Document extract ▸
Letter from Germany 26

Thursday, March 25, 1993

 

born: John Gutzon Borglum 1867

died: Rutger Jan Schimmelpenninck 1825

1306—Robert the Bruce crowned Robert I, King of Scots

 

It’s Thursday in Berlin. I'm heading down to Frankfurt on Monday morning to spend a few days helping a couple of jugglers choreograph their acts. One of them is a former student, so that is a good vote of confidence that he wants to work with me again. I will be back by Thursday of next week.

 

I have lots of questions about your move and how you are doing in Hong Kong. I'm starting to formulate a plan to spend several months in Shenyang working with a Chinese acrobatic troupe I met in England. This may happen in 1994, but who knows?

 

Andrea is spending Easter in the Canary Islands with her sister and mother. Without her around the place is a mess. I have a lot of cleaning up to do before Monday.

 

Lots of false starts about how to explain my latest accident. There's so much to talk about, not being able to tie shoelaces, take showers, or utilize other modern-day comforts like knives. The cast is finally off, and I can type again. I can also touch my nose and eat right handed, but that’s frosting on the cake (or in the mouth and not on the nose, in this case). After falling down and breaking my arm a month or so ago, I am recovering. The most immediate pleasure of being cast-less is being able to take a shower without first hermetically sealing my right arm in a size 72 Hefty bag. The freedom was somewhat distilled by the fact that everyone wanted to get in a congratulatory handshake. I suffered through most of it intact.

Dataset extract ▸
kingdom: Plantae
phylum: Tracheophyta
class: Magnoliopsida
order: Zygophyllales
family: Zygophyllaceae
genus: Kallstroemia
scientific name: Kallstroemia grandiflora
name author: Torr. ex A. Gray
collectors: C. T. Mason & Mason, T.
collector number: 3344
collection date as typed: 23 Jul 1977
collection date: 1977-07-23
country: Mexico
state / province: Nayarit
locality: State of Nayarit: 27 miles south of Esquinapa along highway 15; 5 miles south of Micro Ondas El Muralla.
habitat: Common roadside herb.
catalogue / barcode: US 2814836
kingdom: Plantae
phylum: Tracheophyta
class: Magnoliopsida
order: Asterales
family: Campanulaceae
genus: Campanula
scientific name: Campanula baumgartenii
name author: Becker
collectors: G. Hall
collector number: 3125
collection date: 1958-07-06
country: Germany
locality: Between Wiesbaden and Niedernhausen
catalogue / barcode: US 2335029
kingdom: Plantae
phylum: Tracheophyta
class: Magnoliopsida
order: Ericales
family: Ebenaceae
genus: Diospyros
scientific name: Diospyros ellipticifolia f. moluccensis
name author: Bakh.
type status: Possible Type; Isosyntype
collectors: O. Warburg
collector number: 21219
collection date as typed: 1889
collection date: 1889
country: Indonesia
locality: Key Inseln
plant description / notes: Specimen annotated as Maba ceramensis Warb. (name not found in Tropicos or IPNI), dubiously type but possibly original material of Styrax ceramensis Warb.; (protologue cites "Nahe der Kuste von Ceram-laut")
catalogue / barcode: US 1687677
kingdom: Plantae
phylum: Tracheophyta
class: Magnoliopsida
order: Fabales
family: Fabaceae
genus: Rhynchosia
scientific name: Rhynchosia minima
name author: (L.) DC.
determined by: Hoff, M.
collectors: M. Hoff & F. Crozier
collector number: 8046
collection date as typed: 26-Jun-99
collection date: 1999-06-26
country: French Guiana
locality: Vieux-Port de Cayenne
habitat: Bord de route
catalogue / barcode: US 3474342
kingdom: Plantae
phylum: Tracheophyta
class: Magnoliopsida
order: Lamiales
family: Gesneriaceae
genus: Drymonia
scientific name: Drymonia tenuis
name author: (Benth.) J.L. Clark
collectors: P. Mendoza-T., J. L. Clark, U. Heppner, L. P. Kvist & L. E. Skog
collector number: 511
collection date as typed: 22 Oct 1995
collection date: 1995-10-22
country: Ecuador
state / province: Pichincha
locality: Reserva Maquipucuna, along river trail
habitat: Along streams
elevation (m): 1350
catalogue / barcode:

Activity list ▸
[1] In the letter from Germany, where is Andrea spending Easter, and with whom?
[2] Condense the letter's paragraph that begins "It's Thursday in Berlin" into a shorter version that keeps its main facts.

Answers to this exercise ▸
[1] In the Canary Islands, with her sister and mother.

[2] On Monday morning the writer will leave Berlin for Frankfurt to spend a few days helping two jugglers choreograph their acts. One of them is a former student, which shows confidence in the writer. The writer will be back by Thursday of next week.